_本文:_
2014年03月02日

〔ローマの信徒への手紙講解説教〕

第 45回「ローマの信徒への手紙13章8〜14節」
(12/5/20)(その2)
(承前)

 この「品位ある」と訳されている語は、新約聖書のほかの箇所(マルコによる
福音書15:43、使徒言行録13:50、17:12)では、「地位の高い」という意味で使
われています。が、パウロがここで用いているのは、その意味ではないと思わ
れます。ただ、この語はLXXで一度だけ用いられています(箴言11:25)が、
そこでは、「内的にも、外的にも、行いが善い」と言う意味で用いられており、
パウロはこの用法に倣ったのではないか、と思われます。だとすると、パウロ
はここで、ユダヤ教におけるような「外面の行いによって」だけでなく、「内
面から新たにされて」歩むように、と勧めているのではないでしょうか。
 私たちも、イエス・キリストによって、内側から力を与えられて、「偽りの
ない愛」に集中して歩んでいけるように、祈りつつ、日々を歩んでまいりましょ
う。

(この項、完)


第46回「ローマの信徒への手紙14章1〜12節」
(12/6/3)(その1)

1節「信仰の弱い人を受け入れなさい。その考えを批判してはなりません。」

 パウロは、12:17以降しばらく、教会外の問題、すなわち、クリスチャンが
クリスチャンではない人とどのように付き合うか、という問題にかかわってき
ました。が、彼はここで、再び教会内の問題に戻ります。それでは、ここでパ
ウロが取り上げる教会内の問題とは何でしょうか。それは信仰の「強い人」と
「弱い人」との対立という問題です。このテーマは15:13まで続きます。が、
パウロがこのテーマを取り上げたのは、パウロが牧会してきた教会、コリント
の教会でたまたまこの問題が生じてきたからばかりではありません。いつの時
代、どこの教会でも起こりうる問題だからです。私たちも、自分の教会の問題
として捉えていくことが肝要か、と思います。

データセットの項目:
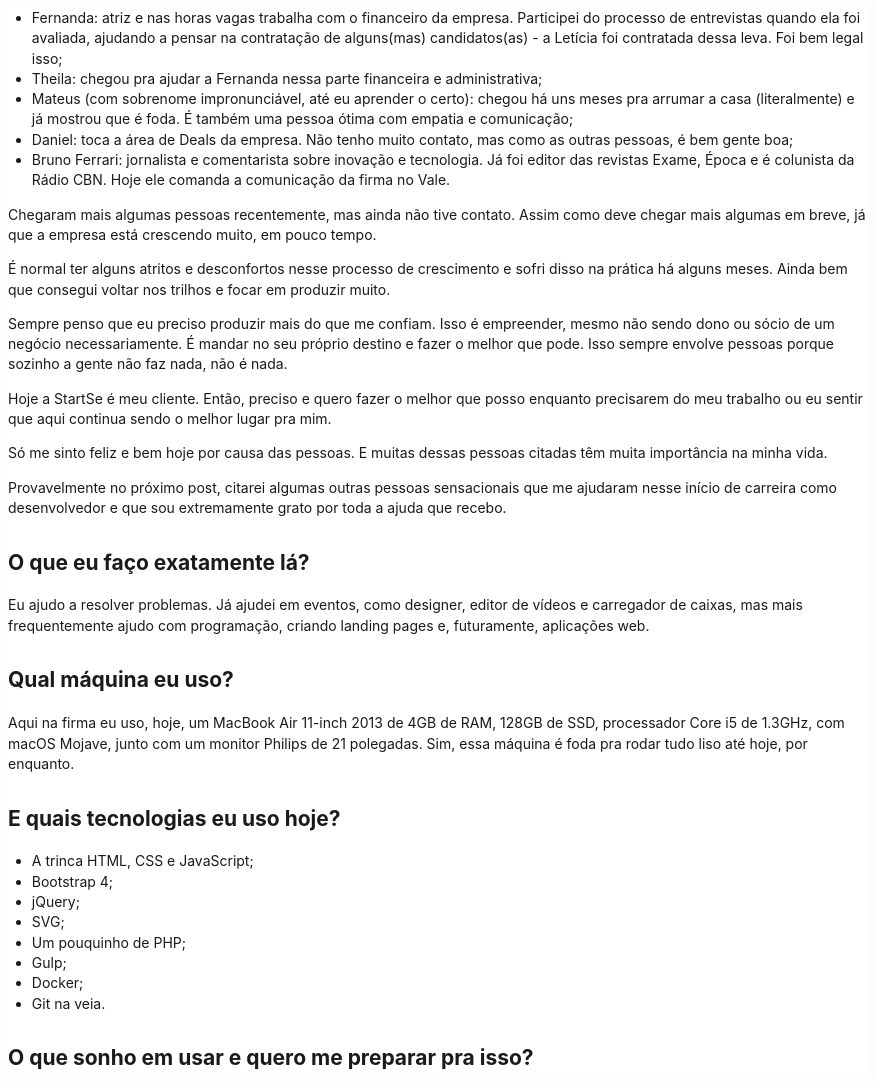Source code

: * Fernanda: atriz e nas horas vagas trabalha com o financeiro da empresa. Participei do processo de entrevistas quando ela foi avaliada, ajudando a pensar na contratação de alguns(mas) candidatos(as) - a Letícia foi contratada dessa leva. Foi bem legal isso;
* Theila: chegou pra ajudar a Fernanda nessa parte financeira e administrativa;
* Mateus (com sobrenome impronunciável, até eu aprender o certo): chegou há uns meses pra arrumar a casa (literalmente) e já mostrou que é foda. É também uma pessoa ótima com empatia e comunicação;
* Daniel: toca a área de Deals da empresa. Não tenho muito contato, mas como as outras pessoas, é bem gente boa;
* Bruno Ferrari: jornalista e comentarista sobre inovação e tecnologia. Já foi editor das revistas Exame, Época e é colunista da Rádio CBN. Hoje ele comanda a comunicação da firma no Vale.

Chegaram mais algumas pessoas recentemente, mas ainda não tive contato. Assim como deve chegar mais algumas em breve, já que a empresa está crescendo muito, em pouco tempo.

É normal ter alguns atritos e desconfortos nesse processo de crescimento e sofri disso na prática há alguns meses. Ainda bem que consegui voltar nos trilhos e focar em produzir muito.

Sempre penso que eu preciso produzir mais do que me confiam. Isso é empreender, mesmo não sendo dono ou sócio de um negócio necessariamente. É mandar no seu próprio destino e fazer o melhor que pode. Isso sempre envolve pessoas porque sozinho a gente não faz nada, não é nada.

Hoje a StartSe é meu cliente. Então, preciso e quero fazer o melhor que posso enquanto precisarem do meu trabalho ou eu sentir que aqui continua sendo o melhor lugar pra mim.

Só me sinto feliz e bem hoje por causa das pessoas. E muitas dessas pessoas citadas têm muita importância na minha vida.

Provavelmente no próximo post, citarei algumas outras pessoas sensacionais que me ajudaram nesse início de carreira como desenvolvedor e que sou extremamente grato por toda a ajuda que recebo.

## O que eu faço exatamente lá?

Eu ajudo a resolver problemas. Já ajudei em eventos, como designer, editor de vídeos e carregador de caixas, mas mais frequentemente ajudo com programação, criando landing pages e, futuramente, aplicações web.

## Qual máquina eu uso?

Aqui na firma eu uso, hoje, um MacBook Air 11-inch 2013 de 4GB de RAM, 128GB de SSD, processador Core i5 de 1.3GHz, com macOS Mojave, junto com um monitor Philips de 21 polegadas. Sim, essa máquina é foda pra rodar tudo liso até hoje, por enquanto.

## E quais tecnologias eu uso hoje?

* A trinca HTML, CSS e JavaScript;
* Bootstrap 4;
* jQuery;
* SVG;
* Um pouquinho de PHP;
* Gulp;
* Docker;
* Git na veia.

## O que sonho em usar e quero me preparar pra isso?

_やること:_ ローマの信徒への手紙の講解説教を、最後の文の次から引き継いで書き進めてください。

_回答:_
 それでは、「強い人」と「弱い人」とは、どういう人のことなのか。特に
「弱い人」と言われる人はどういう人なのか、そこのところから見ていくこと
といたしましょう。

2〜6節「何を食べてもよい、と信じている人もいますが、弱い人は野菜だけ
を食べているのです。食べる人は、食べない人を軽蔑してはなないし、また、
食べない人は、食べる人を裁いてはなりません。神はこのような人をも受け入
れたからです。他人の召し使いを裁くとは、いったいあなたは何者ですか。召
し使いが立つのも倒れるのも、その主人によるのです。しかし、召し使いは立
ちます。主は、その人を立たせることがおできになるからです。ある日を他の
日よりも尊ぶ人もいれば、すべての日を同じように考える人もいます。それは、
各自が自分の心の確信に基づいて決めるべきことです。特定の日を重んじる人
は主のために重んじる。食べる人は主のために食べる。神に感謝しているから
です。また、食べない人も、主のために食べない。そして、神に感謝している
のです。」
 すぐに定義づけに走りたいところですが、言葉の考察から入ってまいりましょ
う。
 まず「弱い人」という呼び方そのものについてですが、仮に、日本語の国語
辞典で「弱い」という語を引いて見ますと、「やぶれやすい」「長くもたない」
といった説明が載っています。なおかつ、日本語の「弱い」は、人間のみなら
ず、動物や「もの」についても使われる言葉です。たとえば、「弱い紙」とは
すぐに破れる紙のことです。「弱い家」は、長持ちしそうにない家のことです。
それゆえ、日本人、日本語を母国語としている人が、「弱い人」という語を聞
いて、読んで思い浮かべることは、体においても、心においても、倒れそうな
人のことで、強い風が吹いたり、試練にあったりしたら、倒れてしまいそうな、
そういう人のことなのではないでしょうか。
 ところが、聖書で言う「弱い人」、それはギリシア語では、「アスセネー」
という語で表現されていますが、必ずしもそういう人のことではない、という
ことに、わたしたちはまず注意を払う必要があります。
 もちろん、聖書でも、病気の人のことを「弱い人」と言いますし(ガラテヤ
4:17)、貧乏な人のことも「弱い人」と言います。あるいは、心がなえている
人、罪を抱えている人のことも「弱い人」と言います(ヘブライ人への手紙4:15)。
日本語で「弱い人」と言われる人と全く同じです。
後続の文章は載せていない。